Parameters like the token for authentication (macaroon), the API and WebDAV door URLs can be specified as input arguments to all fsspec functions:

[25]:
import fsspec

uri = 'dcache://test/testdir_1/file_1.txt'

with fsspec.open(uri, token=token, api_url=api_url, webdav_url=webdav_url) as f:
    content = f.read()
content
[25]:
b'Hello world!'

It can be handy, however, to save these input parameters in a fsspec configuration file, by default in the directory file ${HOME}/.config/fsspec/, so that they are always passed as input arguments when the “dcache” protocol is encountered (see the section of the fsspec documentation on configuration).

One can also temporarily register the dCacheFileSystem class as the default implementation for handling URL-paths that include a different protocol. This is useful, for instance, when dealing with file paths that include the WebDAV door URL. One can thus use the register_implementation context manager:

[26]:
from dcachefs import register_implementation

# URI including the WeDAV door
uri = 'https://webdav.grid.surfsara.nl:2880/test/testdir_1/file_1.txt'

with register_implementation(protocol='https'):
    # no need to specify here the webdav_url - it's already part of the URI
    with fsspec.open(uri, token=token, api_url=api_url) as f:
        content = f.read()
content
[26]:
b'Hello world!'

Dask, Zarr and Xarray

The fsspec library is used internally by Dask, enabling the possibility to read and write data from a variety of data stores. After importing dCacheFS, Dask internal functions can also read and write data from a dCache storage instance:

[27]:
import dask.bag as db

bag = db.read_text(
    'dcache://test/testdir*/file*.txt',
    storage_options=dict(
        api_url=api_url,
        token=token,
        webdav_url=webdav_url,
    )
)

bag.take(1)
[27]:
('Hello world!',)

Note that the storage options passed here as input arguments to .read_text() can be provided via a fsspec configuration file.

fsspec also provides the functionality to create an interface that is compatible with the Zarr library:

[28]:
import zarr

fs_map = fsspec.get_mapper(
    'dcache://test/store.zarr',
    token=token,
    api_url=api_url,
    webdav_url=webdav_url
)

root = zarr.open(fs_map, mode='w')
myarray = root.zeros('myarray', shape=(1000, 1000), chunks=(100, 100))
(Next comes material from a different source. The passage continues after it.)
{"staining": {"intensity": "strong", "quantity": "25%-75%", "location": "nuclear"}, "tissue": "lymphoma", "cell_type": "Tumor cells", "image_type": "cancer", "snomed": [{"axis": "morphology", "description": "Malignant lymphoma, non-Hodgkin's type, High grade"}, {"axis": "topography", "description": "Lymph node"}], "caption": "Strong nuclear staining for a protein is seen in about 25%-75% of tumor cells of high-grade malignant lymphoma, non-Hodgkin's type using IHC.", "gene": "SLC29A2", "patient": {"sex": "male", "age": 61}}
The same interface can also be used to read and write labeled multi-dimensional arrays in Zarr format via Xarray:

[29]:
import dask.array as da
import pandas as pd
import xarray as xr
import numpy as np

# coordinates
x = np.arange(1000)
y = np.arange(1000)
time = pd.date_range('2022-01-01', periods=5)

# variable
temperature = da.random.random((1000, 1000, 5), chunks=(500, 500, 1))

# create dataset
ds = xr.Dataset(
    data_vars=dict(
        temperature=(['x', 'y', 'time'], temperature),
    ),
    coords=dict(x=x, y=y, time=time)
)
print(ds)

# create interface for Zarr
fs_map = fsspec.get_mapper(
    'dcache://test/temperature.zarr',
    token=token,
    api_url=api_url,
    webdav_url=webdav_url
)

# save dataset to dCache
store = ds.to_zarr(fs_map)
<xarray.Dataset>
Dimensions:      (x: 1000, y: 1000, time: 5)
Coordinates:
  * x            (x) int64 0 1 2 3 4 5 6 7 8 ... 992 993 994 995 996 997 998 999
  * y            (y) int64 0 1 2 3 4 5 6 7 8 ... 992 993 994 995 996 997 998 999
  * time         (time) datetime64[ns] 2022-01-01 2022-01-02 ... 2022-01-05
Data variables:
    temperature  (x, y, time) float64 dask.array<chunksize=(500, 500, 1), meta=np.ndarray>

Other (geospatial) libraries

dCacheFS can be used in combination with many other libraries that do not directly interface with fsspec, provided that they support reading and writing from file-like objects. In the field of geospatial data analysis, libraries like rasterio, geopandas, h5-netcdf, and laspy all support reading from this kind of source, so that one can open and load data from dCache as shown in the following pseudo-code cell:

[ ]:
import rasterio

with fsspec.open('dcache://path/to/file', ...) as f:
    with rasterio.open(f) as fi:
        ...